Opinions vary as to when oil production will peak. But a series of big finds, along with increased efficiency following the recession, may buy us some time. Simon Wilson investigates.
What is peak oil?
Supporters of ‘peak oil theory’ believe that global oil production will peak within the next decade or two, if it hasn’t already. They warn that production will then enter a rapid terminal decline phase that will usher in massive price spikes and deal a massive blow to the world economy.
When will the peak have passed?
The US Geological Survey estimates that there are still about three trillion barrels of conventional crude oil buried beneath the earth’s surface. The problem is getting it out. Much of it is inaccessible, or would only be economic to extract were oil prices to surge. But there is little agreement on exactly how much could be extracted and by when. For example, Matthew Simmons, the chairman of energy investment firm Simmons & Co International, thinks the peak came five years ago. Richard Miller, an ex-BP geologist, thinks it will come within five years if we haven’t passed it already. Meanwhile, Leo Drollas, chief economist of the Centre for Global Energy Studies in London, thinks the peak will come in 2025.
How new are peak oil concerns?
Peak oil theory originated with a geoscientist in Shell Oil’s Houston lab called Marion King Hubbert. In 1956 he predicted that US oil production would peak between 1965 and 1970. He was proved right: it peaked in 1970. Then in 1974, he predicted that global peak oil would come in 1995 “if current trends continue”. But they didn’t. This is the most common critique of peak oil: it assumes that demand will keep rising, while big new discoveries are highly unlikely. But in fact, global demand for oil dipped during the recent recession, just as it did in the late 1970s and early 1980s. Some analysts now expect demand in the developed world to fall steadily as rich countries focus more on energy efficiency. Moreover, big new finds happen regularly.
Any recent examples?
Petrobras found a field off the Brazilian coast in 2007 containing up to eight billion barrels of light crude. And last September, BG found another thought to hold two billion. Supply is increasing in the Caspian Basin and Canada. Last autumn, Iran announced a find of nearly nine billion barrels and BP announced a new discovery in the Gulf of Mexico containing up to four billion. The fall-out from the Deepwater Horizon disaster is likely to slow deepwater extraction, especially from US waters, in the short term. But overall, the outlook for supply is fairly benign – at least according to the International Energy Agency (IEA). Last week the IEA forecast “comfortable spare capacity” in both oil and natural gas supply over the next five years. In the gas market that’s partly due to the discovery of vast accessible shale gas deposits.
Is this a one-off?
No. The market in exploration for oil and gas is driven strongly by price incentives. When prices are high, firms explore riskier options and drive forward technological innovation. New discoveries ultimately lead to lower prices and profits, lowering incentives for new exploration until subsequent shortages restore them again. A paper last year from University of Calgary economist John R Boyce shows that crude oil discoveries do indeed track price incentives, resulting in a “multiplicity of peaks”. Other economists have pointed to similarities between today’s crude oil market and the 19th-century whale oil market.
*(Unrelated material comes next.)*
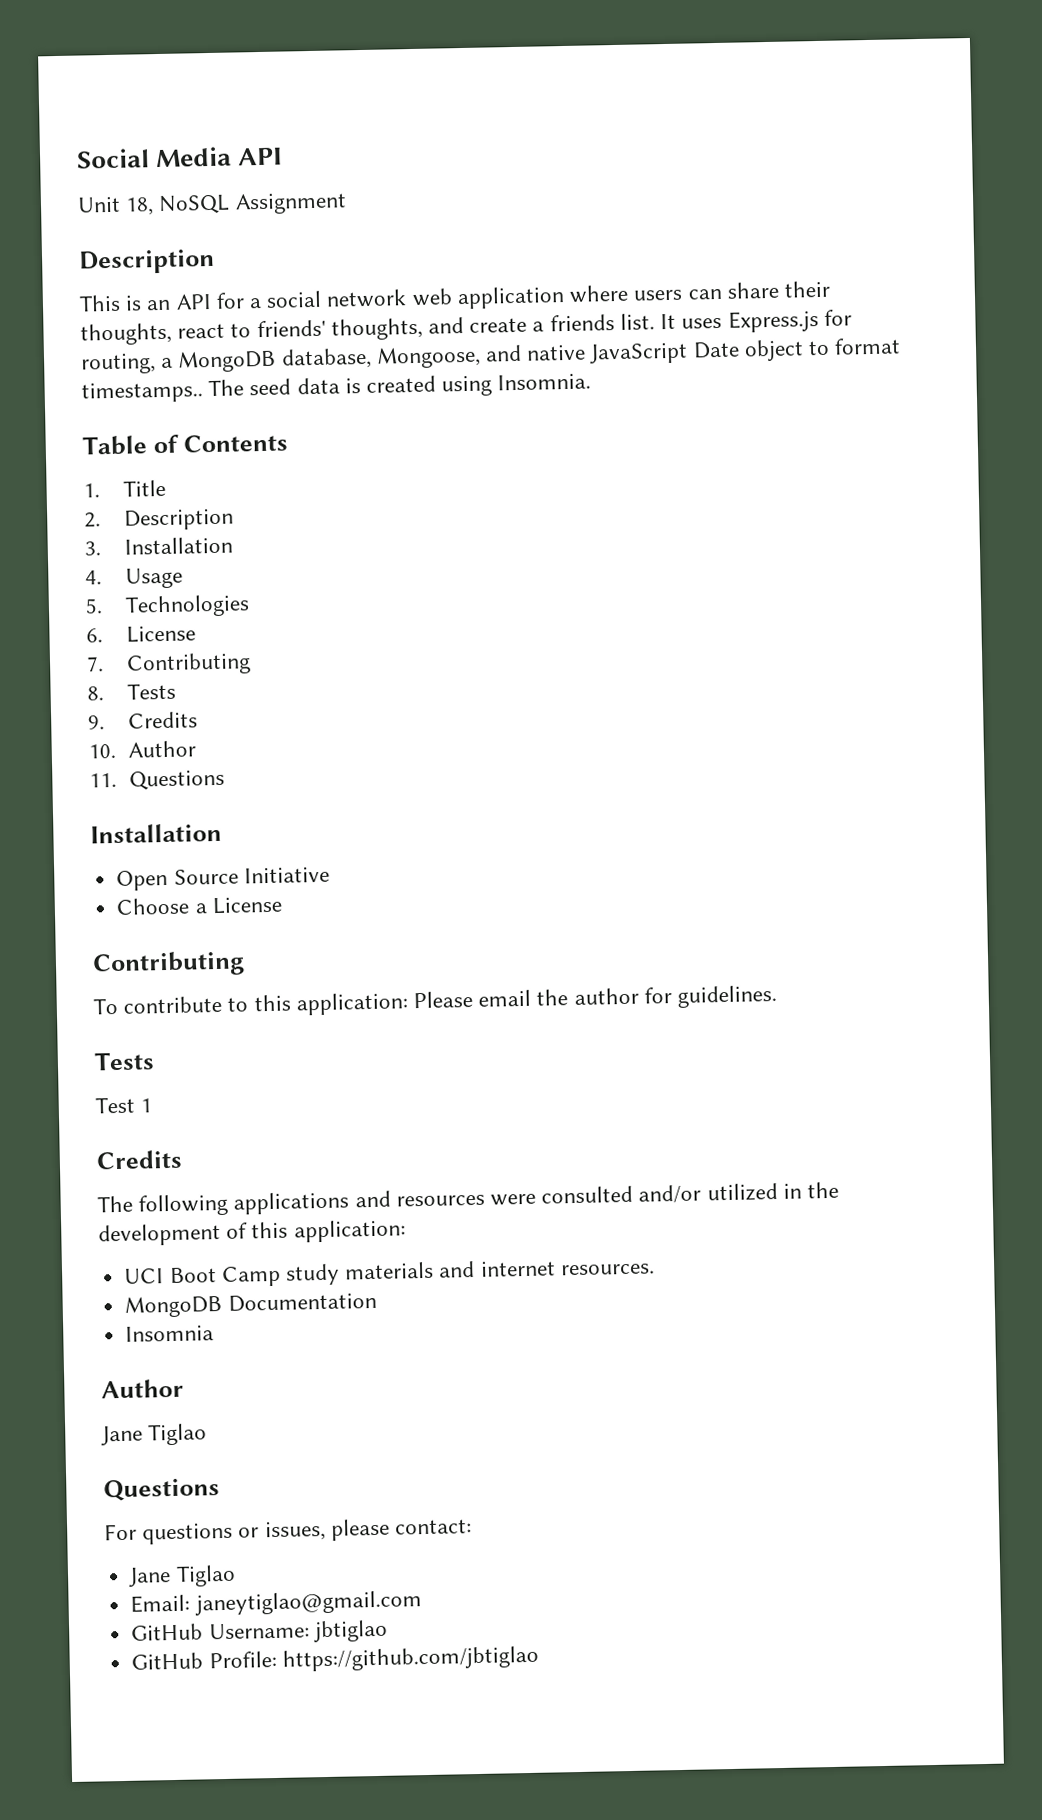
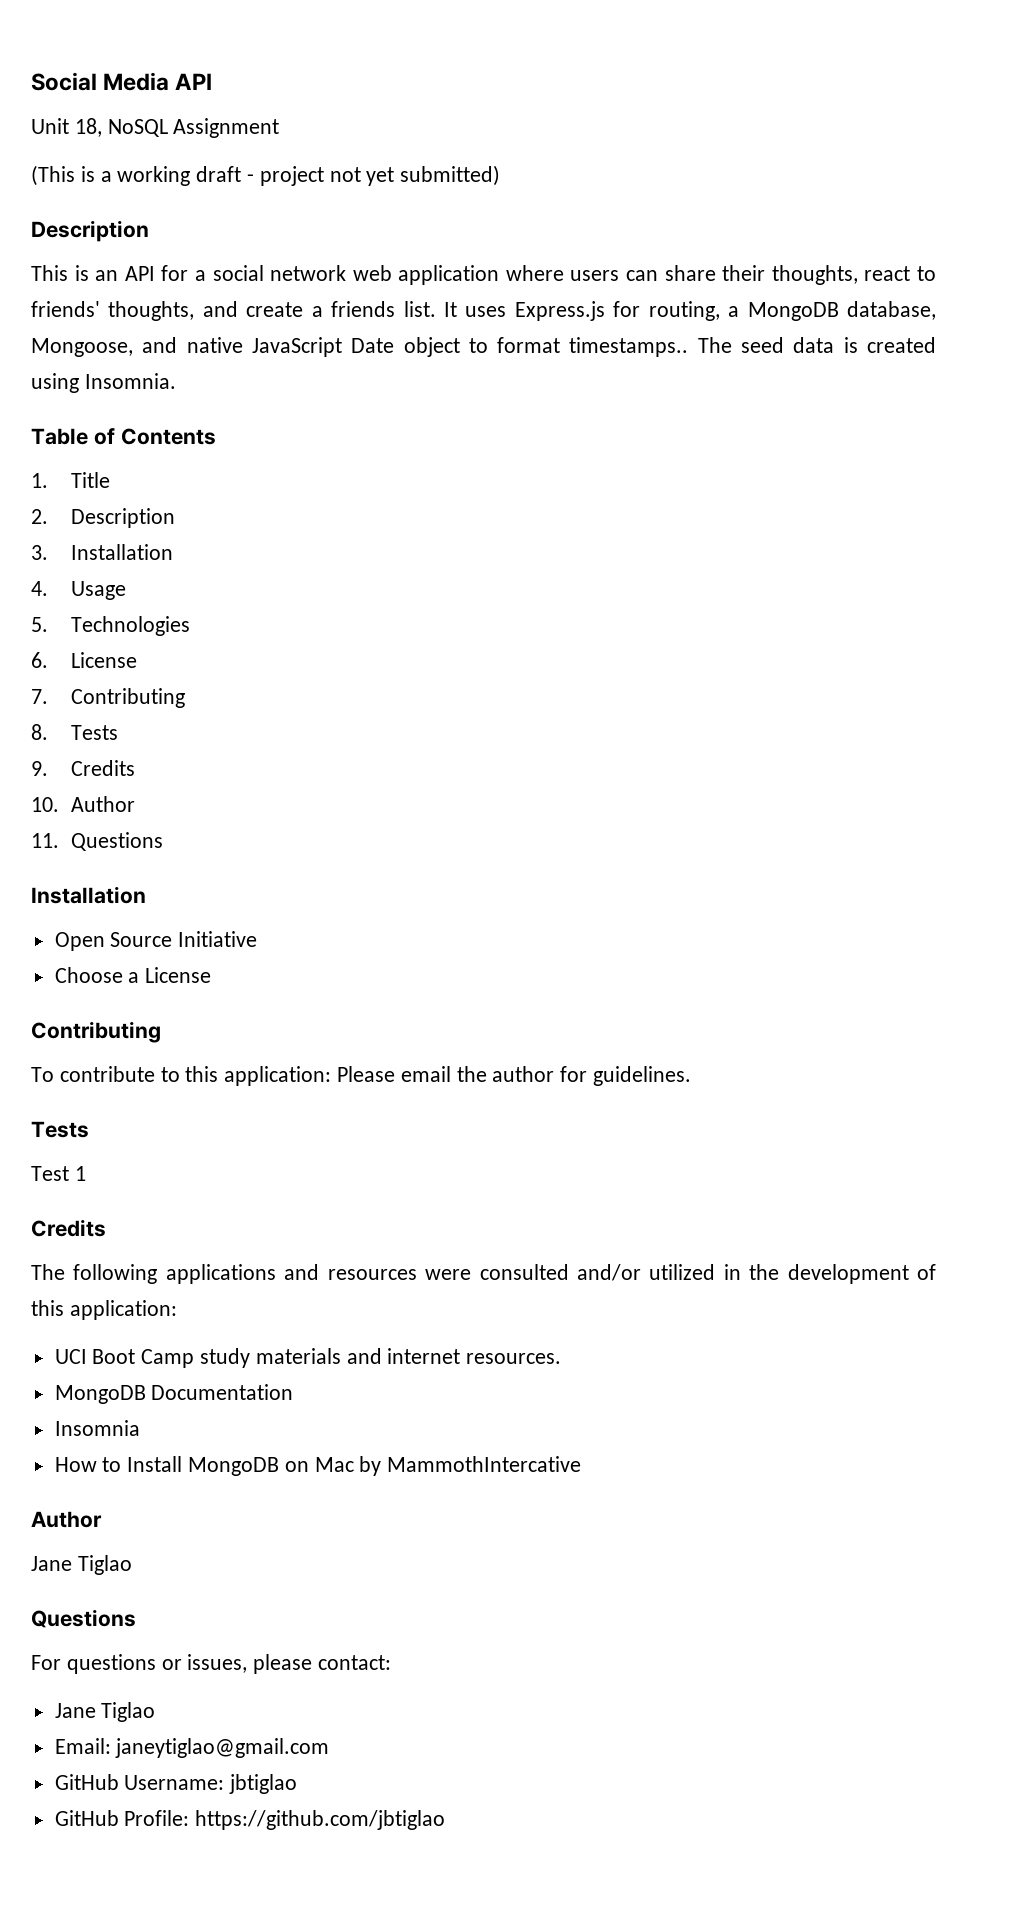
(347, 203) none -> [31,165,501,186] // (This is a working draft - project not yet submitted)
(215, 1333) none -> [54,1456,582,1476] // How to Install MongoDB on Mac by MammothIntercative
What can we learn from whale oil?
Whale-oil saw similar price volatility, as rising prices spurred new technology to open up new fishing grounds. It doesn’t undermine the case for peak oil: whale oil production did indeed peak, then decline rapidly. Nor did innovations such as better ships and harpoons reverse its decline, just as better drilling techniques have not increased overall oil production in the US (ex-Alaska) since 1970. But in both cases price spikes gave an incentive to hunt for substitutes. Even if global oil production is peaking now, the same is likely to happen this time around.
Do we face an energy crunch?
YES
• Oil companies and Opec have been overstating their reserves for years, according to some peak oil analysts.
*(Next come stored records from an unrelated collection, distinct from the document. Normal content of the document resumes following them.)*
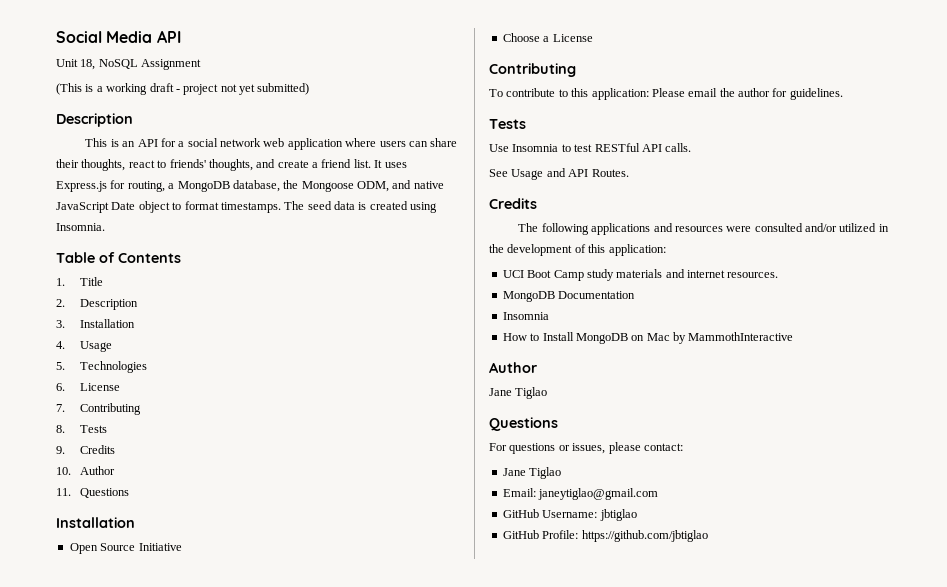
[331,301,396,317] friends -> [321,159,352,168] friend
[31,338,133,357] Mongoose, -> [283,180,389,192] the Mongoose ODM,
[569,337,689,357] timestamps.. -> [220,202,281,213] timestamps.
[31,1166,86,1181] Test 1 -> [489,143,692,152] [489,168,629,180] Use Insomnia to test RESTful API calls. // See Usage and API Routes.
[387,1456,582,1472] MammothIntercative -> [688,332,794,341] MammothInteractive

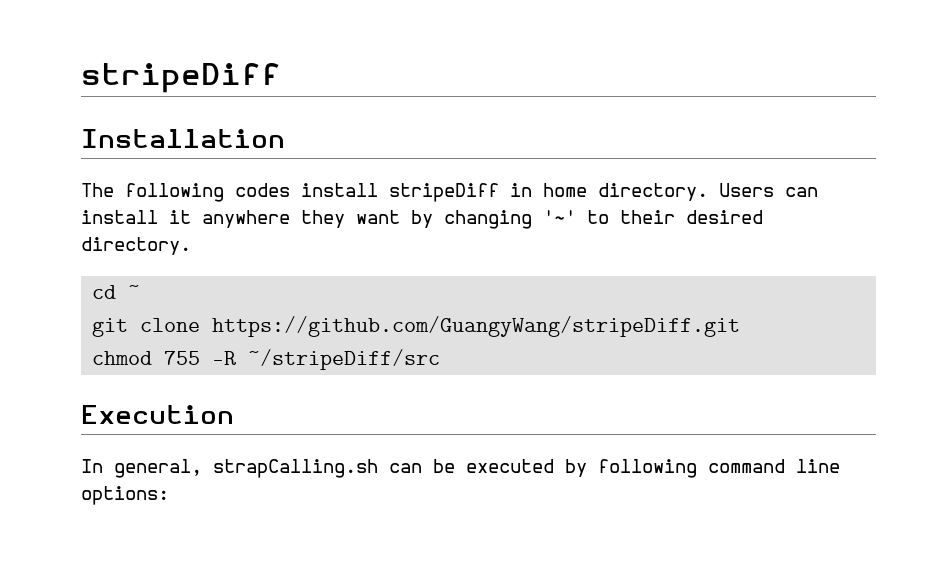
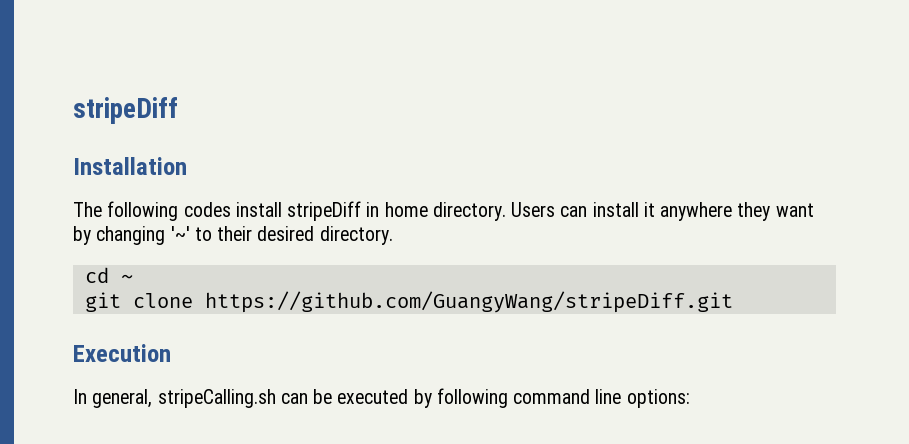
[92,349,441,370] // chmod 755 -R ~/stripeDiff/src -> (733, 302) none
[213,459,378,478] strapCalling.sh -> [157,389,276,408] stripeCalling.sh

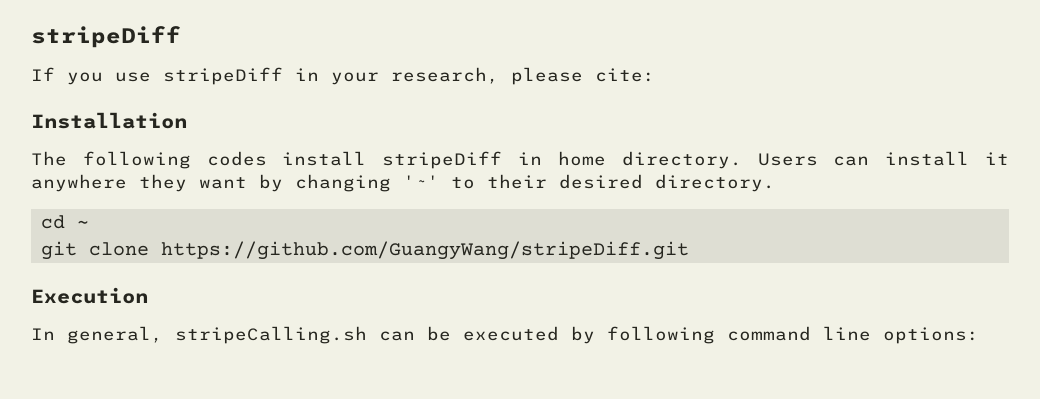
[73,97,178,124] stripeDiff -> [31,26,181,48] [31,67,655,85] stripeDiff // If you use stripeDiff in your research, please cite:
• The Deepwater Horizon disaster will inflate the costs and risks of offshore drilling, decimating oil exploration (just as the Three Mile Island accident put back the nuclear industry by 30 years).
• Developing world demand is set to explode: much of Asia, Latin America and the Middle East are on the cusp of the $3,000-$4,000 income bracket – the point where demand for energy surges.
NO
• The world’s proven oil reserves have doubled roughly every 15 years since 1850, and we now have more than ever before – over 1.4 trillion barrels.
• High prices will continue to drive new technologies and oil discoveries, while the surge in liquefied natural gas and shale gas will take some of the heat off oil.
• Slower economic growth in rich countries has moderated demand in the past, and is likely to do so now.